Sometimes when people sin against us it doesn’t even hurt.  This happens when we can see their actions for what they are: reflections of their pain that have nothing to do with us. One day I was cut off in traffic and my first response was to pray for the safety of the other driver.  I was surprised because that was not my normal response! As I pondered the difference in my heart I realized I hadn’t take their actions personally.  They clearly acted on whatever pressure or stress or negative emotions they were experiencing, which had nothing to do with my driving. Since I knew their decision wasn’t about me, their wrongful actions against me didn’t prompt a painful emotional response. Forgiveness was easy.

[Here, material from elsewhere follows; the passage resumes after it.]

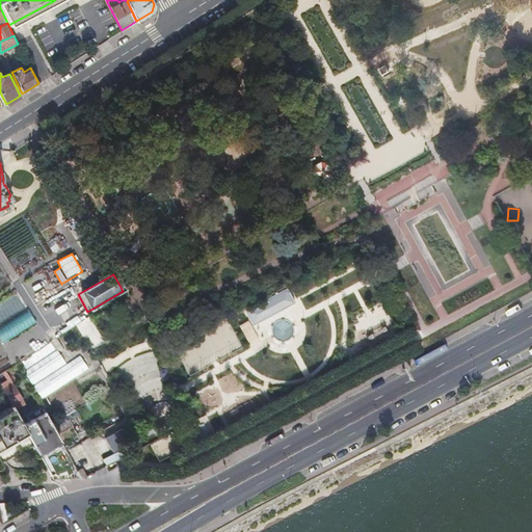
[(245,312),(255,326),(295,302),(287,288),(245,312)]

This isn’t always the case. Often others actions feel like personal attacks. In reality, they are revealing areas where we aren’t seeing ourselves as God does. Forgiveness gives us the opportunity to trade our misperceptions for God’s perfect perspective. As forgiving becomes our lifestyle, we are hurt and offended less often. We clearly see that people sin against us because of their own hurts. We feel compassion for them rather than pain. And living with less hurt and more compassion is far more life.

Sisters,
How do you react when others hurt you?
Is the baggage of past hurts weighing you down?
Which bullet points describing forgiveness are hard to believe? Tell God.
Talk to God about your hurts, admitting how you feel and what they tempt you to believe about yourself. Drink in His truth about you.
Ask Him to heal your damaged emotions.
Thank Him for the gift of forgiveness and emotional healing.
Enjoy far less pain and far more life.